Citigroup, which has a large consumer lending business, sounded some warning bells yesterday that the U.S. economy was turning. The bank reported sharp upticks in losses stemming from souring auto, home and credit card loans, with problems coming from the same areas being hit by real estate.

Two-thirds of the credit card losses, for example, occurred in just five states - California, Florida, Illinois, Arizona and Michigan - that have been among those hit hardest by the housing downturn. Gary L. Crittenden, the company's chief financial officer, acknowledged the bank's losses appeared to be accelerating month after month.

The banks' need for additional financing suggests that housing-related problems will persist. Citigroup executives expect house prices around the country will fall, on average, another 6.5 percent to 7 percent.

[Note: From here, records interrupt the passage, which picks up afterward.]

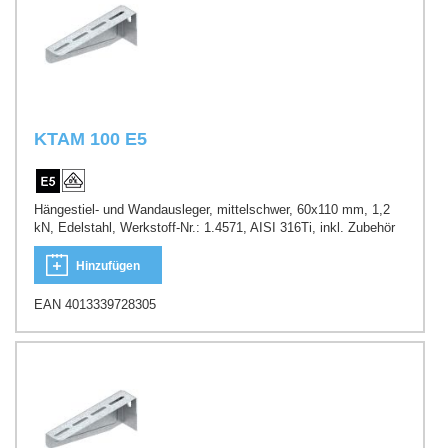
KTAM 100 E5
Hängestiel- und Wandausleger, mittelschwer, 60x110 mm, 1,2
kN, Edelstahl, Werkstoff-Nr.: 1.4571, AISI 316Ti, inkl. Zubehör
Hinzufügen
EAN 4013339728305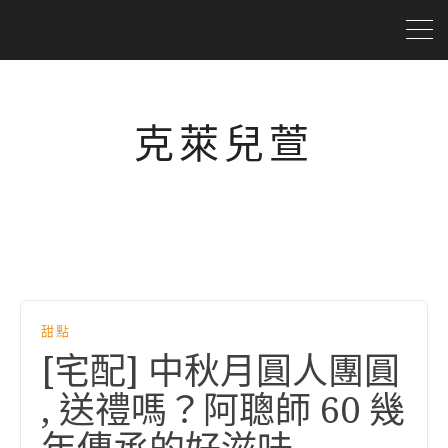
克萊兒萱
甜點
[宅配] 中秋月圓人團圓
, 送禮嗎？阿聰師 60 幾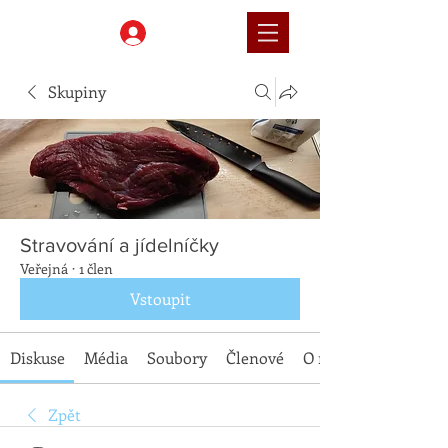
Přihlásit
Skupiny
Stravování a jídelníčky
Veřejná
·
1 člen
Vstoupit
Diskuse
Média
Soubory
Členové
O nás
Zpět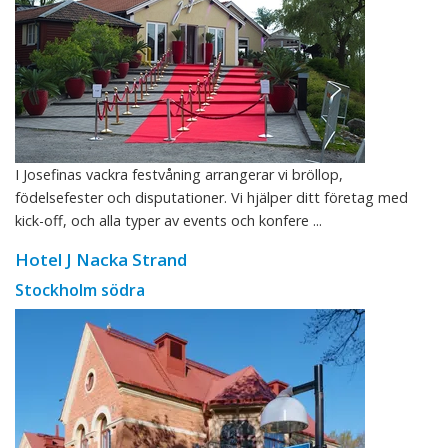
I Josefinas vackra festvåning arrangerar vi bröllop,
födelsefester och disputationer. Vi hjälper ditt företag med
kick-off, och alla typer av events och konfere ...
Hotel J Nacka Strand
Stockholm södra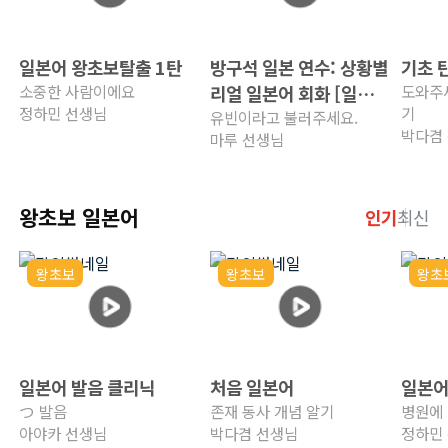
일본어 왕초보탈출 1탄
방구석 일본 연수: 상황별
기초 
소중한 사람이에요
리얼 일본어 회화 [일본
도와주세
정하민 선생님
기
친구 사귀기편]
유빈이라고 불러주세요.
박다겸
마루 선생님
왕초보 일본어
인기
최신
왕초보
왕초보
왕초
일본어 발음 클리닉
처음 일본어
일본어
つ 발음
존재 동사 개념 알기
병원에
아야카 선생님
박다겸 선생님
정하민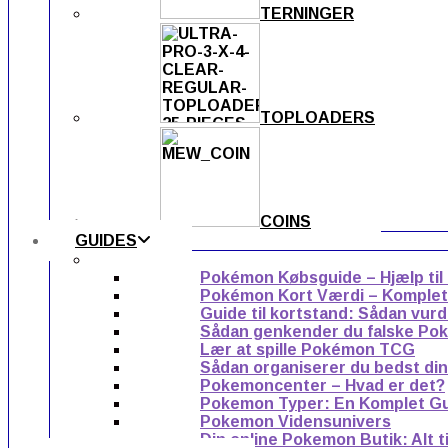
TERNINGER
TOPLOADERS
COINS
GUIDES
Pokémon Købsguide – Hjælp til
Pokémon Kort Værdi – Komplet g
Guide til kortstand: Sådan vur
Sådan genkender du falske Po
Lær at spille Pokémon TCG
Sådan organiserer du bedst di
Pokemoncenter – Hvad er det?
Pokemon Typer: En Komplet G
Pokemon Vidensunivers
Din online Pokemon Butik: Alt 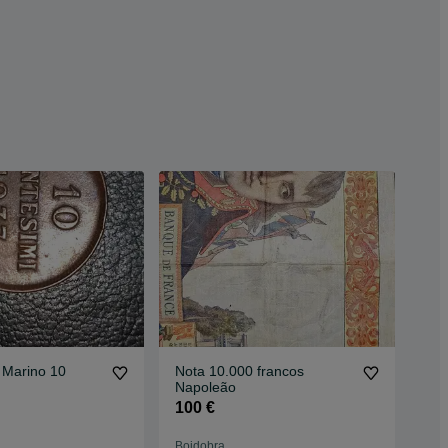
Marino 10
Nota 10.000 francos
Napoleão
100 €
Boidobra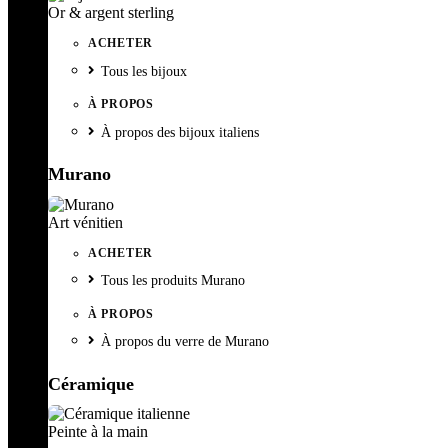
Or & argent sterling
ACHETER
Tous les bijoux
À PROPOS
À propos des bijoux italiens
Murano
Art vénitien
ACHETER
Tous les produits Murano
À PROPOS
À propos du verre de Murano
Céramique
Peinte à la main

Yesterday's fourth-quarter results sent the company's stock tumbling 7.3 percent, to $26.94. It has now fallen about 50 percent in the past year.

The write-downs did not assuage fears in the market that more bad news was coming. "I think the financials will continue to need to raise more money," said Barry L. Ritholtz, chief executive of Fusion IQ, a quantitative research and asset management firm.

The fear is that financial institutions will continue to take large write-downs as bad loans mount, while consumers, facing higher energy costs, falling house prices and a bleak outlook for job growth, will rein in spending even more than they already have.

Citigroup set aside $4.1 billion for future bad loans, and Crittenden said the bank is tightening lending standards as credit card defaults increase, a move that could make it harder for consumers to continue the spending that has helped fuel growth in recent years.

Sun reporter Paul Adams contributed to this article.